Windows 11 updates, which Microsoft regularly sends to your system, are intended to keep your operating system up to date. They are, for the most part, a good thing. But as long-time Windows users know, sometimes an update can go wrong, so some prefer to postpone updates for a week or two to make sure there are no issues with the update. Also, updates sometimes come at an inconvenient time, for example, when you’re in the middle of a project with a tight deadline.
You can’t completely stop updates, but you can pause them. There’s also a way to disable updates, but that’s not permanent either. If you want to wait for potential issues or prefer to delay them as long as possible, here’s how to adjust your settings.
- Click it To start up icon and select Settings
- To open Windows Update
- If you have any pending updates, you’ll find them at the top. You can also click on the Check for updates button to see if you have any pending updates. Otherwise, you will be told that you are up to date.
- Just below, you will see a Pause Updates option. On the right there is a button labeled break for 1 week it will allow you to do just that.
- If you want to take a break for more than a week, click this button again and you can extend the break for up to three weeks.
- If you want to restart updates, you will see that the button you used to check for updates now says Resume Updates. Click on it.
- Unfortunately, unlike Windows 10, where you could pause updates for up to 35 days, in Windows 11 you only get those three weeks.
Adjust restart times
Windows will usually need to restart to finish installing updates – and since an update can knock your computer out of service for minutes to hours, you may want to adjust restart times to when it’s most convenient.
- In the Windows Update screen, select Advanced options
- Look for Notify me when a restart is required to complete the update and activate it. This way, you’ll know if a reboot is imminent, and if you want, you can reschedule the reboot.
- Just below, click Active hours.

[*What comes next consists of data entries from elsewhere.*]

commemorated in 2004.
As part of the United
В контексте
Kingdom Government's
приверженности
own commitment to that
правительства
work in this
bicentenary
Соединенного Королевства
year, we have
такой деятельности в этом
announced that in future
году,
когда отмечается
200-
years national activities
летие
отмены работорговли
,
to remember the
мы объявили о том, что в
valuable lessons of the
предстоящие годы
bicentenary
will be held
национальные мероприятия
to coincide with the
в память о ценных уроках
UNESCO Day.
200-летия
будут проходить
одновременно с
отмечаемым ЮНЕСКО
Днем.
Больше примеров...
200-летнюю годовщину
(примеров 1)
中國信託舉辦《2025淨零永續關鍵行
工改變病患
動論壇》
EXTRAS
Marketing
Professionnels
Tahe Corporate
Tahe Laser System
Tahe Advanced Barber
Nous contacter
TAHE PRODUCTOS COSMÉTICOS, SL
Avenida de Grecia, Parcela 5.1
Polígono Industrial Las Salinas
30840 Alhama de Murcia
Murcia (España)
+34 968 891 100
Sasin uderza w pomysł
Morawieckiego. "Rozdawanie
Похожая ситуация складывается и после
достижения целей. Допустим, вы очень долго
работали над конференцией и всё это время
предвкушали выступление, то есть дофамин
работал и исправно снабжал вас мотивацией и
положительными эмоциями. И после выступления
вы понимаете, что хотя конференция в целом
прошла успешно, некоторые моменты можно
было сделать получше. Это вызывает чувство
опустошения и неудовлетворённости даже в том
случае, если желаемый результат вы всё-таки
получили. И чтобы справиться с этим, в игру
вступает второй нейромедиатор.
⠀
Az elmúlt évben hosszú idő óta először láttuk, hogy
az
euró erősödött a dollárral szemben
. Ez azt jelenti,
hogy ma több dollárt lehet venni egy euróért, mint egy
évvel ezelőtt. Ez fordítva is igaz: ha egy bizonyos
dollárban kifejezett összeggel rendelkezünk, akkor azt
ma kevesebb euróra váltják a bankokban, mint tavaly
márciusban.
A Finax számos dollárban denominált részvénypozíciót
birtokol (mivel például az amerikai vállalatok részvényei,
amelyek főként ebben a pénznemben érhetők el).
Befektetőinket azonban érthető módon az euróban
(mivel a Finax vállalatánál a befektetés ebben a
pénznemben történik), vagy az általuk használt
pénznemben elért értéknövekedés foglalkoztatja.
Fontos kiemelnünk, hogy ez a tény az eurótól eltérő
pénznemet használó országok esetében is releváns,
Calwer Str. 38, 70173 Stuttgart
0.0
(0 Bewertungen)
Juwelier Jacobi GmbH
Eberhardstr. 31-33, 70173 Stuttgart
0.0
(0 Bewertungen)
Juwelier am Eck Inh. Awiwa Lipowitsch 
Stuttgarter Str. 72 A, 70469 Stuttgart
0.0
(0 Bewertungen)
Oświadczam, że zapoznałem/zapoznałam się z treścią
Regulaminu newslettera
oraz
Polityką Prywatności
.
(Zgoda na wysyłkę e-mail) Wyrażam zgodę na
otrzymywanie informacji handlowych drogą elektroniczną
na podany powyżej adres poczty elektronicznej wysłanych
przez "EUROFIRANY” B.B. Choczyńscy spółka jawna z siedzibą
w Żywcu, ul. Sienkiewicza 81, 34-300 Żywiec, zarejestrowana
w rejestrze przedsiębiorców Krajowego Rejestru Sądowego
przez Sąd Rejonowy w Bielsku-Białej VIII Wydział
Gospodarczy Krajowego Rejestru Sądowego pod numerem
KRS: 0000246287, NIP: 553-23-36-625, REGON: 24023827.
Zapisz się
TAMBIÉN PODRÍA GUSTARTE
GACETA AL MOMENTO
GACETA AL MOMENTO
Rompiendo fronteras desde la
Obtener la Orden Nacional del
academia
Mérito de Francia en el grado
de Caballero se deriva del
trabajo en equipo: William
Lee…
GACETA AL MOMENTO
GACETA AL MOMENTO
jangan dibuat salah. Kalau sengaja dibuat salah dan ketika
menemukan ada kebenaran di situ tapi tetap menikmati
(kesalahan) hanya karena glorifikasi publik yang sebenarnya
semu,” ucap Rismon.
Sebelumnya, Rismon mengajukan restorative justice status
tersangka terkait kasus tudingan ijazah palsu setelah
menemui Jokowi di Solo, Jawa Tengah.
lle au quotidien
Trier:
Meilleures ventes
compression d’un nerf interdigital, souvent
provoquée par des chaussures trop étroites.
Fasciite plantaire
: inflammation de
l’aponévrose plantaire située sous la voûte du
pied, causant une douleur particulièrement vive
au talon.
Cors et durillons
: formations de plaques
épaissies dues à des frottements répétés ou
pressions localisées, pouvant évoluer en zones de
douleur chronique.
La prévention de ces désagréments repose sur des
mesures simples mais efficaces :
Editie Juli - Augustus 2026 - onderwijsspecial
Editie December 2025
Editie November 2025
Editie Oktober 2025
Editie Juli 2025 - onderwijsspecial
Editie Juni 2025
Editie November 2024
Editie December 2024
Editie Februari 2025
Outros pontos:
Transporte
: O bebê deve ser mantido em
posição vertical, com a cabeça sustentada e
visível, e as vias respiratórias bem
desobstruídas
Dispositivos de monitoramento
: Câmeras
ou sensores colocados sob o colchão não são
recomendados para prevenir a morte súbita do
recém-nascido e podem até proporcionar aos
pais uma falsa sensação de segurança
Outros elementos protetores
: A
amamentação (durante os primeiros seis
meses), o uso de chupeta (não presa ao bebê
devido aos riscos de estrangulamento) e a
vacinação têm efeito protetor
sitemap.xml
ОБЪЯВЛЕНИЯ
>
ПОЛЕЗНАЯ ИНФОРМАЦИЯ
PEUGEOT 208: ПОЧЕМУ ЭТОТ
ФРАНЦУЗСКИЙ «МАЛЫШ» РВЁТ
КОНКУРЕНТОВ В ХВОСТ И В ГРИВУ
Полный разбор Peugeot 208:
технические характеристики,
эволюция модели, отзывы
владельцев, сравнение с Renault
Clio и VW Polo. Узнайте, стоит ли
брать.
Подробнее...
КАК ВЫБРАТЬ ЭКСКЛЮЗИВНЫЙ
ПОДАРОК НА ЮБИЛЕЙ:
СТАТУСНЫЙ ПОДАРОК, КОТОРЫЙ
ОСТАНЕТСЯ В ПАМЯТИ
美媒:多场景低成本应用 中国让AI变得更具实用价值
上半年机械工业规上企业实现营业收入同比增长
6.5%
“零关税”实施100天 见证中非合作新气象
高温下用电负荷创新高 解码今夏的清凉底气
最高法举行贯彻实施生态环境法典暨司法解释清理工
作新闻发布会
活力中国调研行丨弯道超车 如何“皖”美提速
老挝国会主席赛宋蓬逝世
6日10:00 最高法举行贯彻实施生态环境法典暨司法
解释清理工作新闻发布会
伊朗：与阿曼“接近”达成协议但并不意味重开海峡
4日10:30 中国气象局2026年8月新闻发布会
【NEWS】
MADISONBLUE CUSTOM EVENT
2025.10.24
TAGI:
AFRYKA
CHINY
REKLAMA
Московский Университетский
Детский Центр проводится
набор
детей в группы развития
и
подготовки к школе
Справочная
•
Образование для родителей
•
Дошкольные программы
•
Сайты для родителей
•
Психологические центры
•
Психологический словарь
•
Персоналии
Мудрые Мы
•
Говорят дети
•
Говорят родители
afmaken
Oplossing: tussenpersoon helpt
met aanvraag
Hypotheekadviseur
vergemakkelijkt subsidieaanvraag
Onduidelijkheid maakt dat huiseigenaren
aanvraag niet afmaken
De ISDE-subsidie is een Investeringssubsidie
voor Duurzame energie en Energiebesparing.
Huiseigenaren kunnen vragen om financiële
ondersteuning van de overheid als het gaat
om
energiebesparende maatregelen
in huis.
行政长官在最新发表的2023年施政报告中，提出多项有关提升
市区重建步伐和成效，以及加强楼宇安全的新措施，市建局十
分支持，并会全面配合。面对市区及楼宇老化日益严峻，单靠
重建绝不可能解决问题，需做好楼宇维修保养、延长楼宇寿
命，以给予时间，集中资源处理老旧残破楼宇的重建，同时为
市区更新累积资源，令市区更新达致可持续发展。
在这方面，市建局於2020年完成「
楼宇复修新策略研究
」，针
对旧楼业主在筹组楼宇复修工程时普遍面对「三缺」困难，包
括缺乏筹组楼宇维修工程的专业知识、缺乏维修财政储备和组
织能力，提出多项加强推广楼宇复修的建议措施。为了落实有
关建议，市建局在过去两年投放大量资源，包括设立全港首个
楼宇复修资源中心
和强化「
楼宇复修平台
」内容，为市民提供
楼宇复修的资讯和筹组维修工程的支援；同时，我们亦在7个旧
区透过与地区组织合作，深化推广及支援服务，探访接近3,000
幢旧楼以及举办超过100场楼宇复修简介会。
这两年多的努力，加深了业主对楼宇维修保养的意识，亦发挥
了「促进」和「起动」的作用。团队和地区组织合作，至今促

Look for the drop-down menu to the right of Adjust Active Hours and select either Manually or Automatically. If you choose the former, you can select the times it won’t restart (for example, if this is your work computer, you can choose not to restart between 9:00 a.m. and 5:00 p.m.). If you choose the latter, the system will reboot when you are not using it.
If you want to prevent updates from happening longer than that, there’s a way to disable updates that worked — somewhat — with Windows 10 and should work with Windows 11 as well. However, even using Windows 10 , it was not permanent; most sites reported that eventually (especially with a reboot) updates resumed. It may, however, give you a bit of a break.
- Use Win+R to open the Course box and type services.msc. Hit OKAY.
- Scroll to Windows Update and double click on it.
- In the Start type drop-down menu, select disabled.
- Click on OK and restart your PC.
If you change your mind, you can follow these steps to turn it back on. You may notice that you can choose Manual or Automatic. (Most Windows PCs are set to Manual, which just means the update is event-triggered and doesn’t happen automatically when you restart.)